If a line in the data holds the string "месяц", list it.

■ **TASK MATERIAL**:
┌──

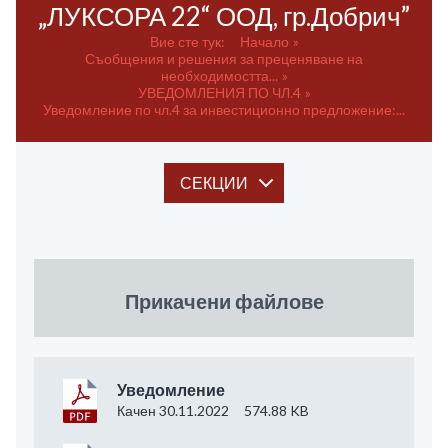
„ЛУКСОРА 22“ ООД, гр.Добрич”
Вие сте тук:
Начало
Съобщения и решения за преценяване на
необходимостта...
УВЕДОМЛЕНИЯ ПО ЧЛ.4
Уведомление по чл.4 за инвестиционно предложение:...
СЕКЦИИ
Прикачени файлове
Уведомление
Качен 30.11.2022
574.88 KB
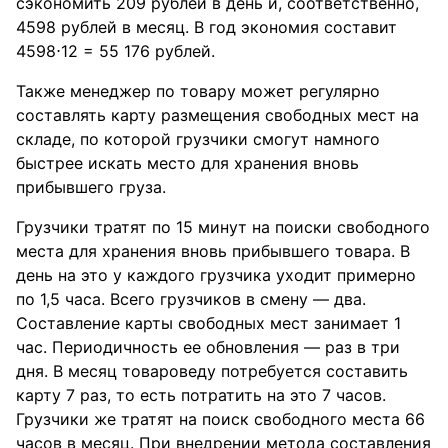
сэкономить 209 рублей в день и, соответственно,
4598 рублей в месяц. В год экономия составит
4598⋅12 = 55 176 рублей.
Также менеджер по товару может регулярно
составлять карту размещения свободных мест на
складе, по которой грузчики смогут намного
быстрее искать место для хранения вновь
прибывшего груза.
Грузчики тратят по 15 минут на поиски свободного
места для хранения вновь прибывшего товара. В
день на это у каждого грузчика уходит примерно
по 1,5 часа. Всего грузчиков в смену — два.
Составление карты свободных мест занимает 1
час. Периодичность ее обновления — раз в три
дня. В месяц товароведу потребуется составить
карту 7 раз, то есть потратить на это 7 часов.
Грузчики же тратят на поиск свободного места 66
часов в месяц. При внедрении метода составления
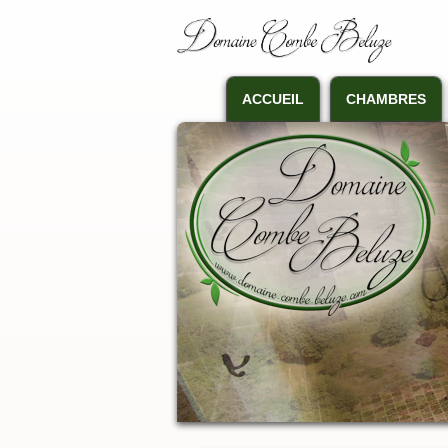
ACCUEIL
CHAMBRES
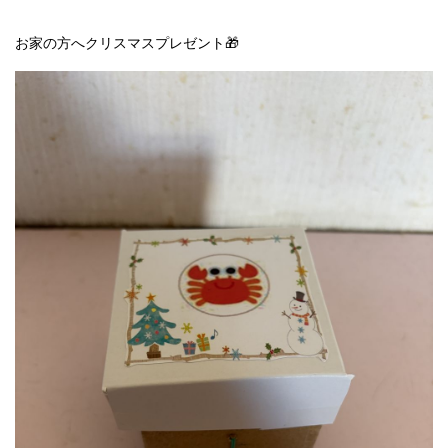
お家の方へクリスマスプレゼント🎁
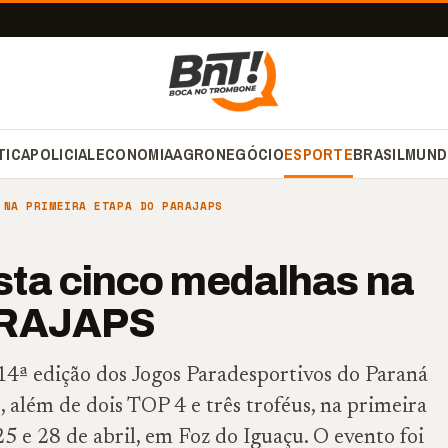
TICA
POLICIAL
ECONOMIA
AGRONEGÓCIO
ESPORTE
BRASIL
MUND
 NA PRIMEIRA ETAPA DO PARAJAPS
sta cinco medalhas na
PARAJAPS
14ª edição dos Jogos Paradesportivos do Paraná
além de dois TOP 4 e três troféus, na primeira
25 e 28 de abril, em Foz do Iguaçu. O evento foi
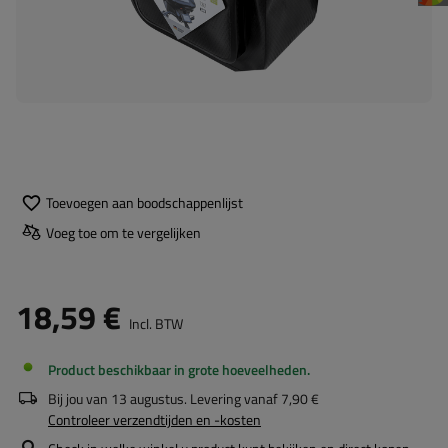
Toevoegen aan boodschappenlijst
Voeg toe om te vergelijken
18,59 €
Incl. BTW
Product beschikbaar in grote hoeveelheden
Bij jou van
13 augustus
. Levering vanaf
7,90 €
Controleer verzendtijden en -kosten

└──
┌──

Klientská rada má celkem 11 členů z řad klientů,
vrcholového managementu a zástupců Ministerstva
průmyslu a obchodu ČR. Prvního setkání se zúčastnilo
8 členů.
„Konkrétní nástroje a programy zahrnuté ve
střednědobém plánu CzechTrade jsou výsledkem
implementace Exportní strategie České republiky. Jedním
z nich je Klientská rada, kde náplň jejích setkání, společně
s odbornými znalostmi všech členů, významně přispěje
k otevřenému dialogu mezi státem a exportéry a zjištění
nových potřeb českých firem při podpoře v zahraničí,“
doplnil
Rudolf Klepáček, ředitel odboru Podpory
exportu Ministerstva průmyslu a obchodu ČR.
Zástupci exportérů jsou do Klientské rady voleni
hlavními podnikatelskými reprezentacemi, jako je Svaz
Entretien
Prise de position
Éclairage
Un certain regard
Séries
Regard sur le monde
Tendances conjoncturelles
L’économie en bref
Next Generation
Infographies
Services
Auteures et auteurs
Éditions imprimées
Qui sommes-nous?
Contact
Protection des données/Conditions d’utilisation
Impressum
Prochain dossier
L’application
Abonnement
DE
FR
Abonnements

└──
┌──

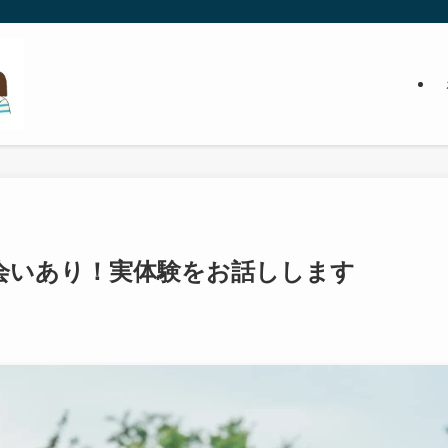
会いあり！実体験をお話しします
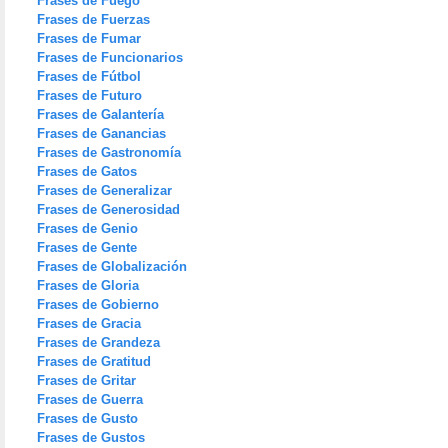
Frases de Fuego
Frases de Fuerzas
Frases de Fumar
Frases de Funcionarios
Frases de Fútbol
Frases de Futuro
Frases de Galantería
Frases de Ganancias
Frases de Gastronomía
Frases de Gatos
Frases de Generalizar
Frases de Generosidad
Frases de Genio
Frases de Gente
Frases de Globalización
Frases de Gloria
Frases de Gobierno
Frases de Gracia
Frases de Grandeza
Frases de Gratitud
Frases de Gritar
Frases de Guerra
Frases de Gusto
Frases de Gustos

└──

■ **ANSWER SPACE**:
4598 рублей в месяц. В год экономия составит
дня. В месяц товароведу потребуется составить
часов в месяц. При внедрении метода составления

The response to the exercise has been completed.